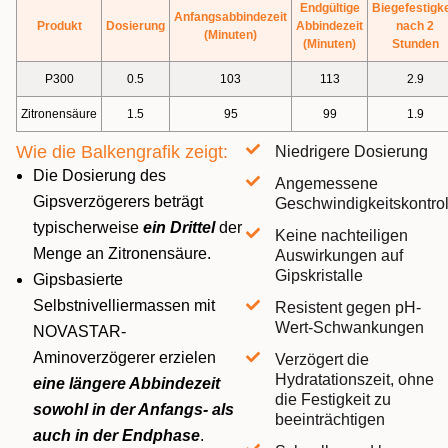
Endgültige
Biegefestigke
Anfangsabbindezeit
Produkt
Dosierung
Abbindezeit
nach 2
(Minuten)
(Minuten)
Stunden
P300
0.5
103
113
2.9
Zitronensäure
1.5
95
99
1.9
Wie die Balkengrafik zeigt:
Niedrigere Dosierung
Die Dosierung des
Angemessene
Gipsverzögerers beträgt
Geschwindigkeitskontrol
typischerweise
ein Drittel
der
Keine nachteiligen
Menge an Zitronensäure.
Auswirkungen auf
Gipskristalle
Gipsbasierte
Selbstnivelliermassen mit
Resistent gegen pH-
Wert-Schwankungen
NOVASTAR-
Aminoverzögerer erzielen
Verzögert die
Hydratationszeit, ohne
eine längere Abbindezeit
die Festigkeit zu
sowohl in der Anfangs- als
beeinträchtigen
auch in der Endphase
.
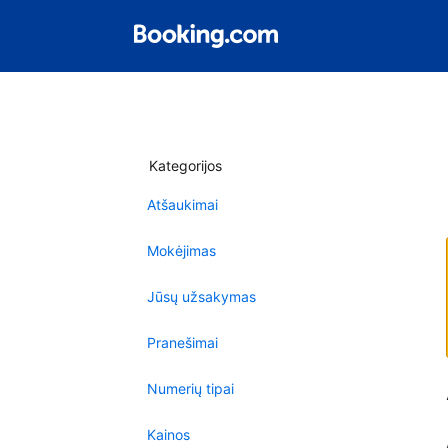
Kategorijos
Atšaukimai
Mokėjimas
Jūsų užsakymas
Pranešimai
Numerių tipai
Kainos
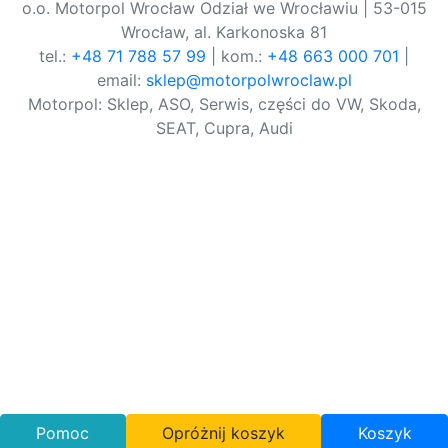
o.o. Motorpol Wrocław Odział we Wrocławiu | 53-015
Wrocław, al. Karkonoska 81
tel.:
+48 71 788 57 99
| kom.:
+48 663 000 701
|
email:
sklep@motorpolwroclaw.pl
Motorpol: Sklep, ASO, Serwis, części do VW, Skoda,
SEAT, Cupra, Audi
Pomoc
Opróżnij koszyk
Koszyk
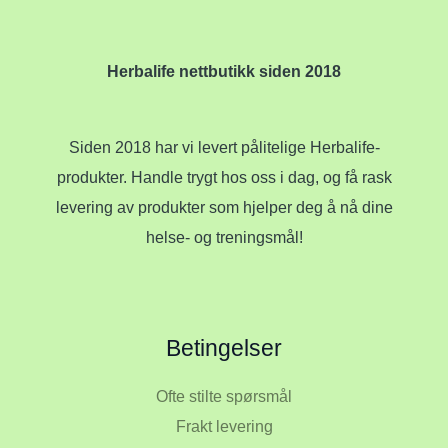
Herbalife nettbutikk siden 2018
Siden 2018 har vi levert pålitelige Herbalife-
produkter. Handle trygt hos oss i dag, og få rask
levering av produkter som hjelper deg å nå dine
helse- og treningsmål!
Betingelser
Ofte stilte spørsmål
Frakt levering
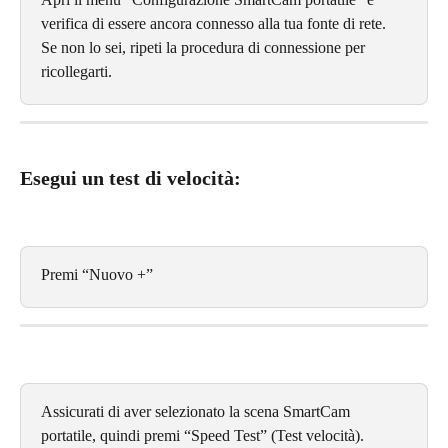
verifica di essere ancora connesso alla tua fonte di rete. 
Se non lo sei, ripeti la procedura di connessione per 
ricollegarti.
Esegui un test di velocità:
Premi “Nuovo +”
Assicurati di aver selezionato la scena SmartCam 
portatile, quindi premi “Speed Test” (Test velocità).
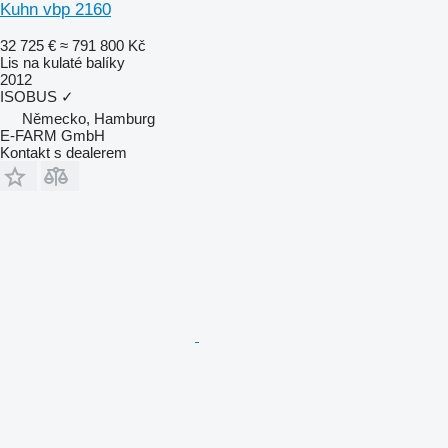
Kuhn vbp 2160
32 725 €
≈ 791 800 Kč
Lis na kulaté balíky
2012
ISOBUS
✓
Německo, Hamburg
E-FARM GmbH
Kontakt s dealerem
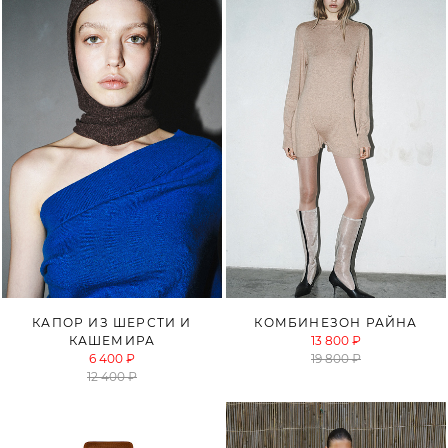
КАПОР ИЗ ШЕРСТИ И
КОМБИНЕЗОН РАЙНА
КАШЕМИРА
13 800 ₽
6 400 ₽
19 800 ₽
12 400 ₽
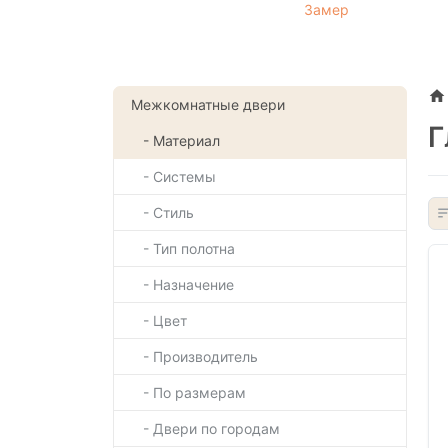
Замер
Межкомнатные двери
Г
- Материал
- Системы
- Стиль
- Тип полотна
- Назначение
- Цвет
- Производитель
- По размерам
- Двери по городам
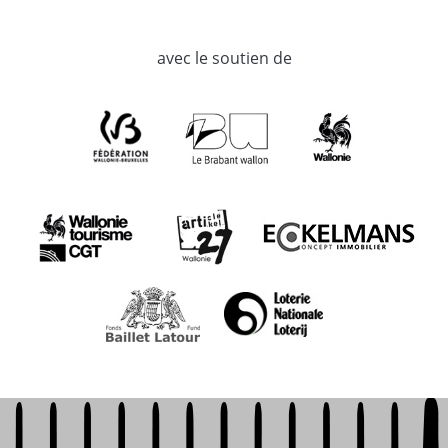
avec le soutien de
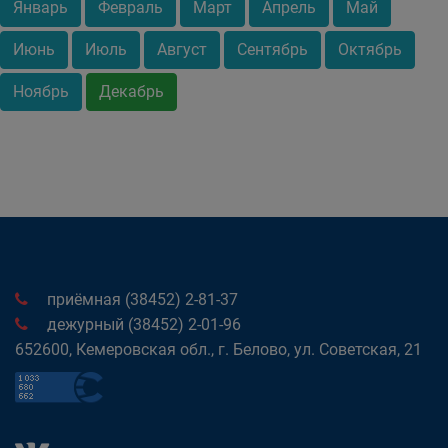
Январь
Февраль
Март
Апрель
Май
Июнь
Июль
Август
Сентябрь
Октябрь
Ноябрь
Декабрь
приёмная (38452) 2-81-37
дежурный (38452) 2-01-96
652600, Кемеровская обл., г. Белово, ул. Советская, 21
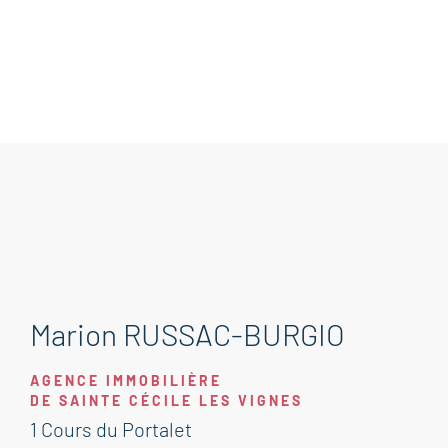
Marion RUSSAC-BURGIO
AGENCE IMMOBILIÈRE
DE SAINTE CÉCILE LES VIGNES
1 Cours du Portalet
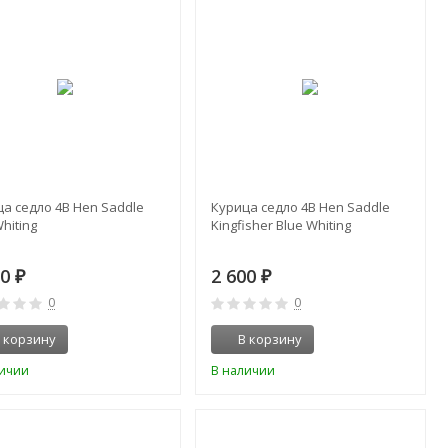
а седло 4B Hen Saddle
Курица седло 4B Hen Saddle
hiting
Kingfisher Blue Whiting
00
2 600
₽
₽
0
0
 корзину
В корзину
личии
В наличии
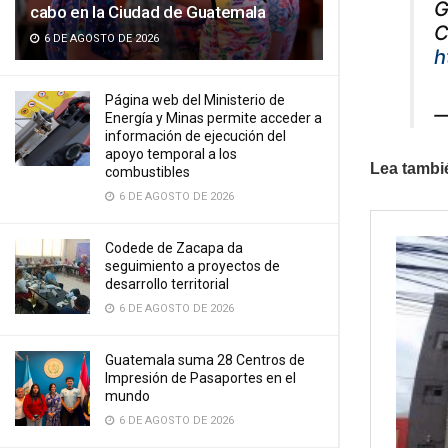
G
cabo en la Ciudad de Guatemala
C
6 DE AGOSTO DE 2026
h
Página web del Ministerio de
—
Energía y Minas permite acceder a
información de ejecución del
apoyo temporal a los
Lea tambi
combustibles
6 DE AGOSTO DE 2026
Codede de Zacapa da
seguimiento a proyectos de
desarrollo territorial
6 DE AGOSTO DE 2026
Guatemala suma 28 Centros de
Impresión de Pasaportes en el
mundo
6 DE AGOSTO DE 2026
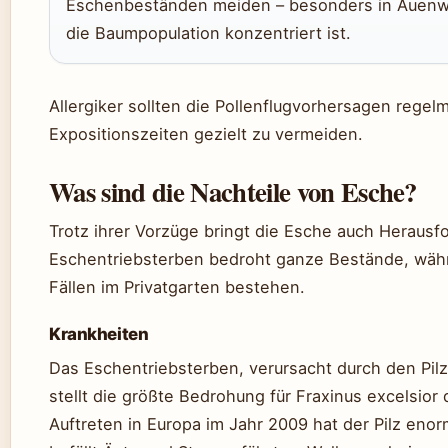
Eschenbeständen meiden – besonders in Auenwä
die Baumpopulation konzentriert ist.
Allergiker sollten die Pollenflugvorhersagen regel
Expositionszeiten gezielt zu vermeiden.
Was sind die Nachteile von Esche?
Trotz ihrer Vorzüge bringt die Esche auch Herausf
Eschentriebsterben bedroht ganze Bestände, wäh
Fällen im Privatgarten bestehen.
Krankheiten
Das Eschentriebsterben, verursacht durch den Pi
stellt die größte Bedrohung für Fraxinus excelsior 
Auftreten in Europa im Jahr 2009 hat der Pilz eno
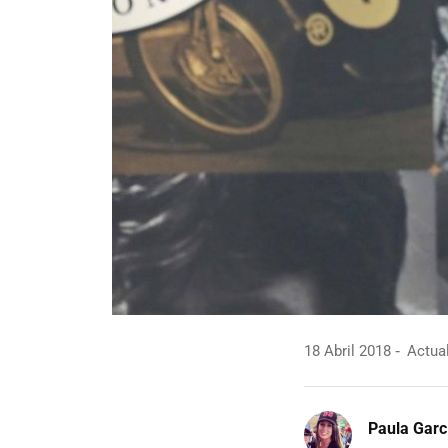
18 Abril 2018
Actual
Paula Garc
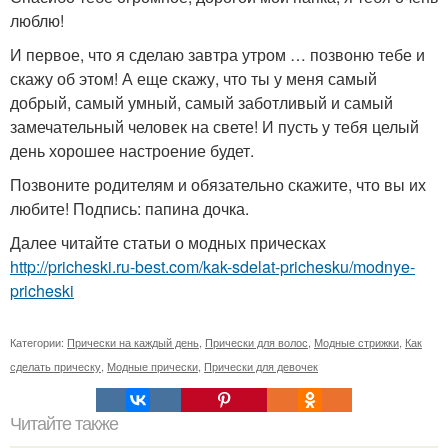
люблю!
И первое, что я сделаю завтра утром … позвоню тебе и
скажу об этом! А еще скажу, что ты у меня самый
добрый, самый умный, самый заботливый и самый
замечательный человек на свете! И пусть у тебя целый
день хорошее настроение будет.
Позвоните родителям и обязательно скажите, что вы их
любите! Подпись: папина дочка.
Далее читайте статьи о модных прическах
http://pricheski.ru-best.com/kak-sdelat-prichesku/modnye-
pricheski
Категории:
Прически на каждый день
,
Прически для волос
,
Модные стрижки
,
Как
сделать прическу
,
Модные прически
,
Прически для девочек
Читайте также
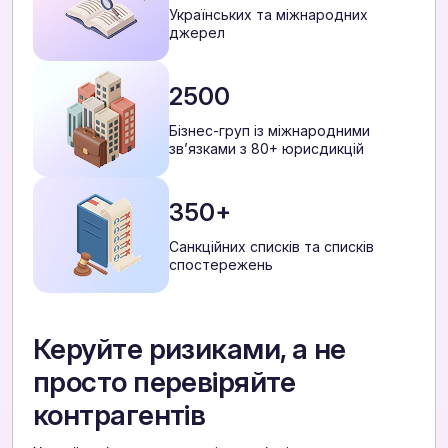
Українських та міжнародних
джерел
2500
Бізнес-груп із міжнародними
звʼязками з 80+ юрисдикцій
350+
Санкційних списків та списків
спостережень
Керуйте ризиками, а не
просто перевіряйте
контрагентів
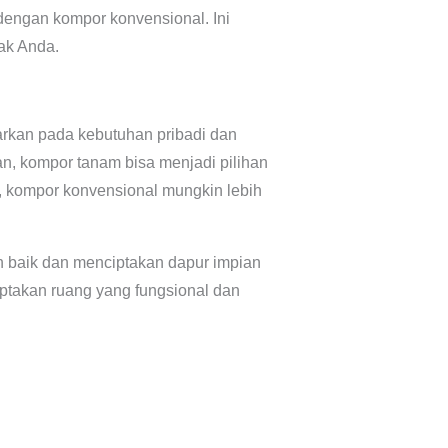
dengan kompor konvensional. Ini
ak Anda.
arkan pada kebutuhan pribadi dan
n, kompor tanam bisa menjadi pilihan
, kompor konvensional mungkin lebih
 baik dan menciptakan dapur impian
ptakan ruang yang fungsional dan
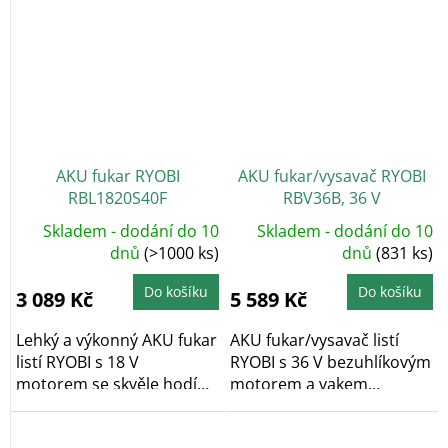
AKU fukar RYOBI
AKU fukar/vysavač RYOBI
RBL1820S40F
RBV36B, 36 V
Skladem - dodání do 10
Skladem - dodání do 10
dnů
(>1000 ks)
dnů
(831 ks)
Do košíku
Do košíku
3 089 Kč
5 589 Kč
Lehký a výkonný AKU fukar
AKU fukar/vysavač listí
listí RYOBI s 18 V
RYOBI s 36 V bezuhlíkovým
motorem se skvěle hodí
motorem a vakem
pro úklid dvorků,...
o objemu 45 l se...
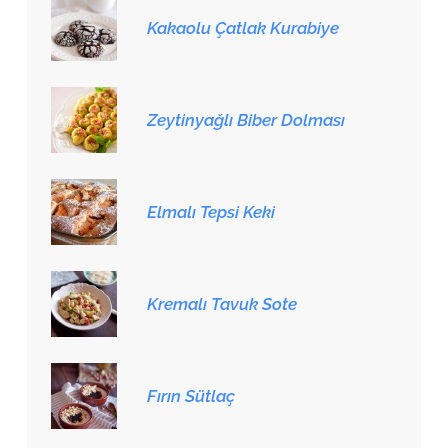
Kakaolu Çatlak Kurabiye
Zeytinyağlı Biber Dolması
Elmalı Tepsi Keki
Kremalı Tavuk Sote
Fırın Sütlaç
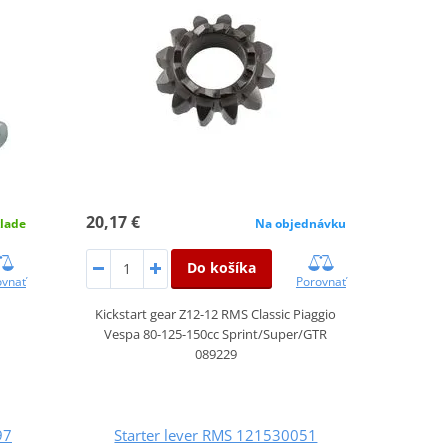
20,17 €
Na objednávku
lade
Do košíka
Porovnať
ovnať
Kickstart gear Z12-12 RMS Classic Piaggio
Vespa 80-125-150cc Sprint/Super/GTR
089229
97
Starter lever RMS 121530051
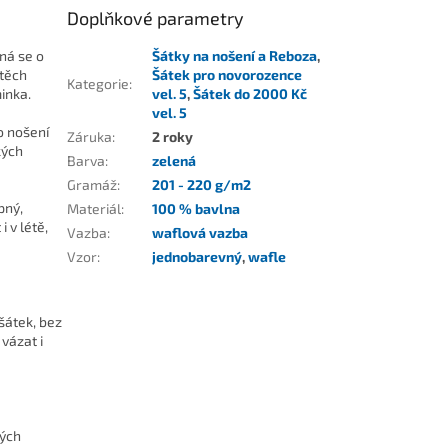
Doplňkové parametry
ná se o
Šátky na nošení a Reboza
,
 těch
Šátek pro novorozence
Kategorie
:
inka.
vel. 5
,
Šátek do 2000 Kč
vel. 5
o nošení
Záruka
:
2 roky
kých
Barva
:
zelená
Gramáž
:
201 - 220 g/m2
pný,
Materiál
:
100 % bavlna
 v létě,
Vazba
:
waflová vazba
Vzor
:
jednobarevný
,
wafle
šátek, bez
vázat i
kých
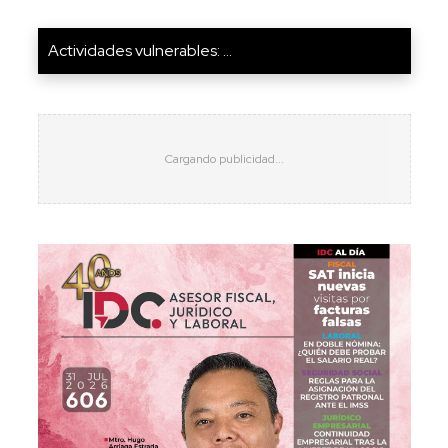
Actividades vulnerables: ...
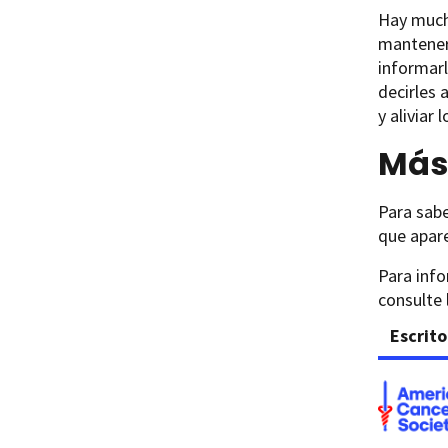
Hay mucha
mantener 
informarl
decirles 
y aliviar
Más 
Para sabe
que apare
Para info
consulte 
Escrito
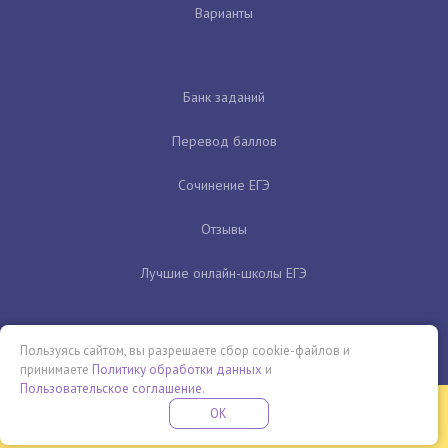
Варианты
Банк заданий
Перевод баллов
Сочинение ЕГЭ
Отзывы
Лучшие онлайн-школы ЕГЭ
Пользуясь сайтом, вы разрешаете сбор cookie-файлов и
принимаете
Политику обработки данных
и
Пользовательское соглашение
.
Бесплатная летняя школа
OK
ПОДРОБНЕЕ
ПРОВЕДИ ЭТО ЛЕТО С ПОЛЬЗОЙ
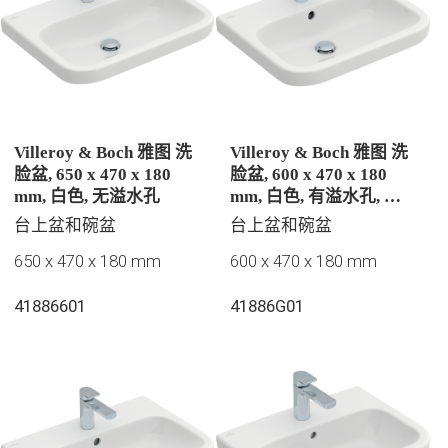
Villeroy & Boch 雅图 洗
Villeroy & Boch 雅图 洗
脸盆, 650 x 470 x 180
脸盆, 600 x 470 x 180
mm, 白色, 无溢水孔
mm, 白色, 有溢水孔, 抛
光
台上盆和碗盆
台上盆和碗盆
650 x 470 x 180 mm
600 x 470 x 180 mm
41886601
41886G01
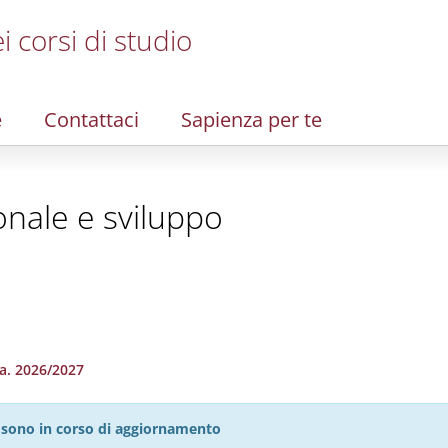
i corsi di studio
e
Contattaci
Sapienza per te
nale e sviluppo
.a. 2026/2027
27 sono in corso di aggiornamento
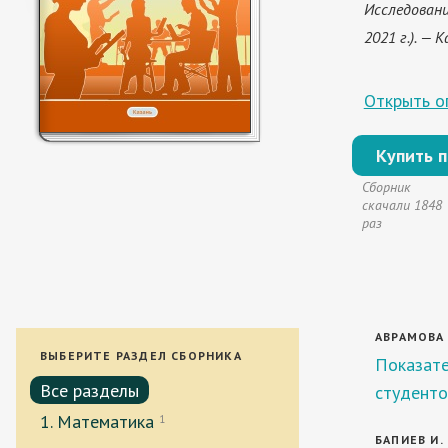
Исследовани
2021 г.). — 
Открыть оп
Купить 
Сборник
скачали 1848
раз
АВРАМОВА 
ВЫБЕРИТЕ РАЗДЕЛ СБОРНИКА
Показате
Все разделы
студенто
1. Математика
1
БАПИЕВ И. 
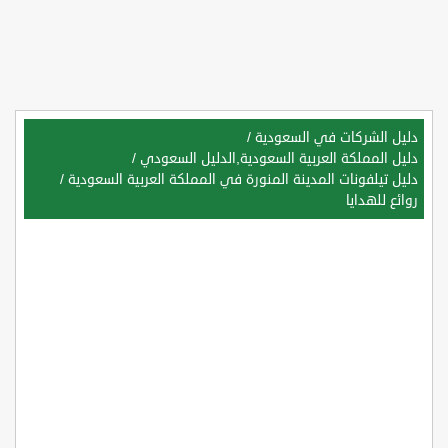
دليل الشركات في السعودية
/
دليل المملكة العربية السعودية,الدليل السعودي
/
دليل تيلفونات المدينة المنورة في المملكة العربية السعودية
/
روائع للهدايا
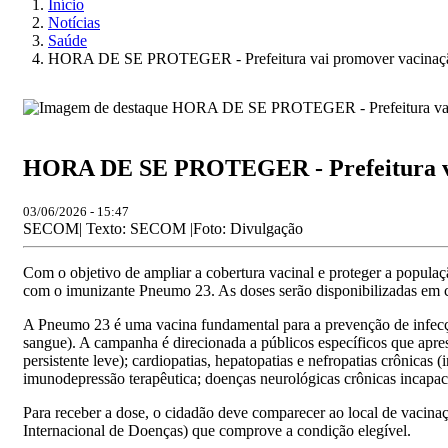
Início
Notícias
Saúde
HORA DE SE PROTEGER - Prefeitura vai promover vacinação 
HORA DE SE PROTEGER - Prefeitura vai
03/06/2026 - 15:47
SECOM| Texto: SECOM |Foto: Divulgação
Com o objetivo de ampliar a cobertura vacinal e proteger a populaçã
com o imunizante Pneumo 23. As doses serão disponibilizadas em 
A Pneumo 23 é uma vacina fundamental para a prevenção de infecçõ
sangue). A campanha é direcionada a públicos específicos que apre
persistente leve); cardiopatias, hepatopatias e nefropatias crônica
imunodepressão terapêutica; doenças neurológicas crônicas incapacit
Para receber a dose, o cidadão deve comparecer ao local de vacina
Internacional de Doenças) que comprove a condição elegível.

_____

:: Your assignment ::
In the records above, find the line containing "650 x 470 x 180 mm" and the line containing "A Pneumo 23", then give both of them again word for word along with every line between. Omit any pictures.

:: Exercise solution ::
650 x 470 x 180 mm
600 x 470 x 180 mm
41886601
41886G01
i corsi di studio
e
Contattaci
Sapienza per te
nale e sviluppo
.a. 2026/2027
27 sono in corso di aggiornamento
Исследовани
2021 г.). — 
Открыть оп
Купить 
Сборник
скачали 1848
раз
АВРАМОВА 
ВЫБЕРИТЕ РАЗДЕЛ СБОРНИКА
Показате
Все разделы
студенто
1. Математика
1
БАПИЕВ И. 
دليل الشركات في السعودية
/
دليل المملكة العربية السعودية,الدليل السعودي
/
دليل تيلفونات المدينة المنورة في المملكة العربية السعودية
/
روائع للهدايا
Início
Notícias
Saúde
HORA DE SE PROTEGER - Prefeitura vai promover vacinação 
HORA DE SE PROTEGER - Prefeitura vai
03/06/2026 - 15:47
SECOM| Texto: SECOM |Foto: Divulgação
Com o objetivo de ampliar a cobertura vacinal e proteger a populaçã
com o imunizante Pneumo 23. As doses serão disponibilizadas em 
A Pneumo 23 é uma vacina fundamental para a prevenção de infecçõ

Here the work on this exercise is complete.